Monday 22 July 2013

sea witch

now it has happen once or twice where i have mistaken my dreams as memories. and i am forgetting things faster now. example, today i have no idea where my land law act is. i thought of bringing it out with me, but i realize that throughout the whole journey and lecture the book may have not been with me. hence, as i type this out in the library i hope my book is laying somewhere safe in my room.

and yesterday me and my friend did a health check up. it can be confirmed that my height is officially 159 cm. harharharharhar, wish i was taller then my weight would be nearer to my ideal weight and so my younger sister doesn't reach my height. as at the number where i am........i should lose 6 more kg. it is so sad to know that after more than one month from home i am still at the same number. this is not good at all.

my mind is at the moment filled with thinking about assignments, studies, fees, money, weight, missing statute, manga and transport. my friend has advised me to buy tickets during this week and not to commit suicide by buying later. 

i wonder if it is really unfair of me being so laid back here....i mean its not like its so easy but i guess people make you feel guilty for the way u live. i think most of the times i just push it to the back of my mind and try put up all sorts of mind walls around that issue. conclusion, i hesitate to go back there again.

also i figured out why i don't like seemingly nice people, it is cause of pity. i leave the entry at this because like i got work to do and i read somewhere people who talk alot do alot of mistake. don't if that applies here but i'm thinking it does.

note: my ramadan.......somehow i kind of do wish the month was longer.

Sunday 14 July 2013

towers of paper

Ramadan is in! and i'm super lazy on the weekends. what the hell is wrong with me? why can't i be up and learning at the early morning? i'm hating myself more than before. especially cause with so many work i should realize that the situation is going to explode in my face.

Few days back my friend seems real motivated to lose her weight. i'm thinking how i envy that motivation, and start to wish she wouldn't change. Gawd, i'm an awful friend. Maybe what i need to some restructuring of my books and things. a lecturer once told me she liked to do that so she would feel refreshed. i plan to do just that, who cares if i sleep late. i obviously do not deserve anymore shut eye after what i did for the whole morning.

I'm thinking i should also move the pasting on my wall around. a change of scenery yeah. and now i've got nothing to say but that i've been too lazy and i pray ALLAH S.W.T. give me motivation and strength to finish what i've taken upon myself. Amin.

note: Bazaar Ramadan is dangerous. Buying too many things that i don't need.

Friday 5 July 2013

no way gone

mid term season is in, and assignments are hatchings? my mind is haunted by this fear that i'm not prepared for the up coming troubles. that and the fact that ramadhan is starting next week. i watched this video and supposedly i should celebrate this incredible month but truthfully i'm quite terrified. don't know how it is any different from the last years but there it is. 

having just gone through a discussion session with a close friend i'm lost on how i should view the world. openly? or conservatively? either way, i just hope that i'm not pressing her with stupid thoughts. which is highly likely a possible outcome to what i have done. ugh.... 

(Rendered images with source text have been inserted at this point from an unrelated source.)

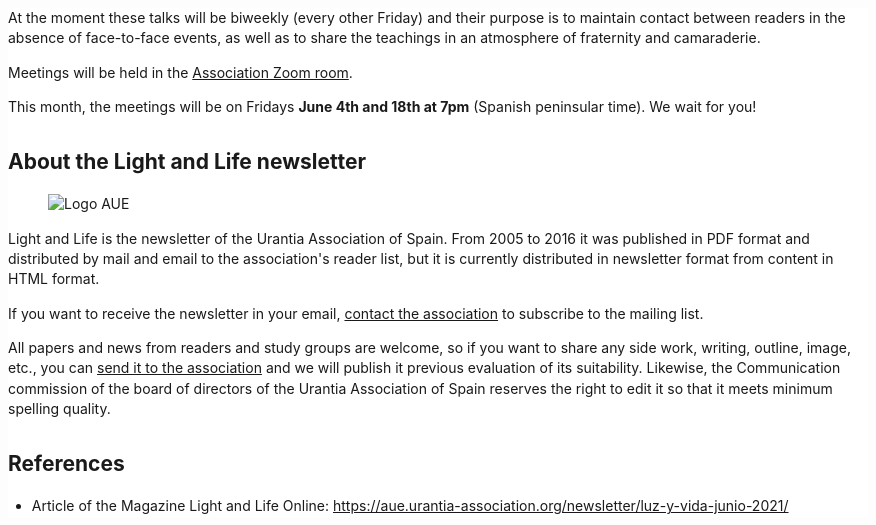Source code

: At the moment these talks will be biweekly (every other Friday) and their purpose is to maintain contact between readers in the absence of face-to-face events, as well as to share the teachings in an atmosphere of fraternity and camaraderie.

Meetings will be held in the [Association Zoom room](https://zoom.us/j/362798144).

This month, the meetings will be on Fridays **June 4th and 18th at 7pm** (Spanish peninsular time). We wait for you!


## About the Light and Life newsletter

<figure id="Figure_14" class="image urantiapedia">
<img src="/image/article/Luz_y_Vida/Spain-logo.png" alt="Logo AUE">
</figure>

Light and Life is the newsletter of the Urantia Association of Spain. From 2005 to 2016 it was published in PDF format and distributed by mail and email to the association's reader list, but it is currently distributed in newsletter format from content in HTML format.

If you want to receive the newsletter in your email, [contact the association](https://aue.urantia-association.org/contact-us/) to subscribe to the mailing list.

All papers and news from readers and study groups are welcome, so if you want to share any side work, writing, outline, image, etc., you can [send it to the association](https://aue.urantia-association.org/contact-us/) and we will publish it previous evaluation of its suitability. Likewise, the Communication commission of the board of directors of the Urantia Association of Spain reserves the right to edit it so that it meets minimum spelling quality.

## References

- Article of the Magazine Light and Life Online: https://aue.urantia-association.org/newsletter/luz-y-vida-junio-2021/

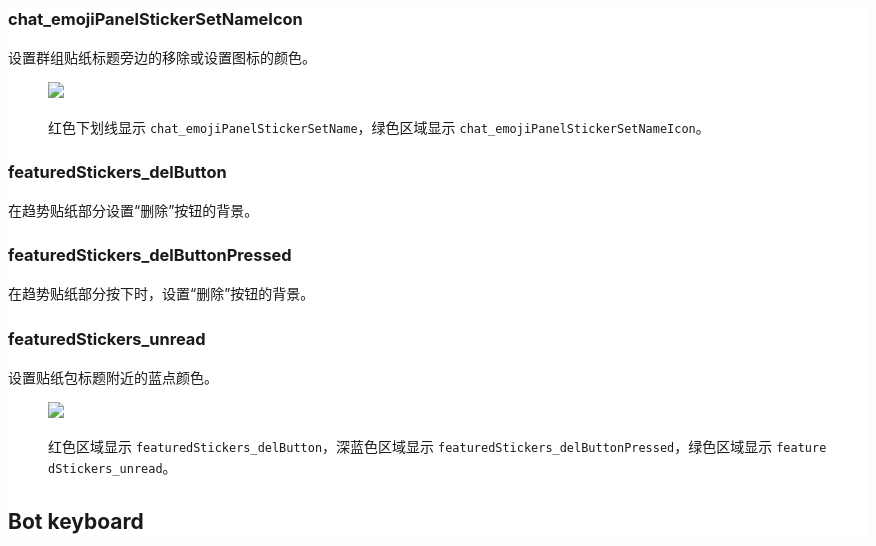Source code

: </glossary-variable>

<glossary-variable color="green">

### chat_emojiPanelStickerSetNameIcon

设置群组贴纸标题旁边的移除或设置图标的颜色。

</glossary-variable>

<figure>

![](/images/chatscreen.3.png)

<figcaption>

红色下划线显示 `chat_emojiPanelStickerSetName`，绿色区域显示 `chat_emojiPanelStickerSetNameIcon`。

</figcaption>
</figure>

<glossary-variable color="red">

### featuredStickers_delButton

在趋势贴纸部分设置“删除”按钮的背景。

</glossary-variable>

<glossary-variable color="indigo">

### featuredStickers_delButtonPressed

在趋势贴纸部分按下时，设置“删除”按钮的背景。

</glossary-variable>

<glossary-variable color="green">

### featuredStickers_unread

设置贴纸包标题附近的蓝点颜色。

</glossary-variable>

<figure>

![](/images/chatscreen.4.png)

<figcaption>

红色区域显示 `featuredStickers_delButton`，深蓝色区域显示 `featuredStickers_delButtonPressed`，绿色区域显示 `featuredStickers_unread`。

</figcaption>
</figure>

## Bot keyboard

i've also recently been getting too many teasing remarks about an admirer. i've got issues with the opposite gender and let's just say i'm okay being cold towards them. of course this would affect my whole life and reputation but i can't help but see them as dangerous. anyway, the teasing is to the point where i am so annoyed i might be glaring at the admirer. and then there is the information given to my friend about secret pictures. hrmm... 

whatever lah. i leave it all to Allah S.W.T..

additionally, i just realised that for this whole trimester i would have to wake up early daily. personally i don't understand how morning people do it, i mean it sounds very miraculous for them to wake up early and not want to go back to bed. wish i had this super power. hahaha, of all things to ask. 

i'd like to conclude this entry with the fear of going back to kampung for raya. sure sometimes i enjoy it but overall i always silently dread it. kind of a love and hate thing? i don't know. i think people who are not as loving as me may understand the awkwardness and tiring situation that is present when meeting family.

note: i'm doom to spinsterhood and maybe loneliness.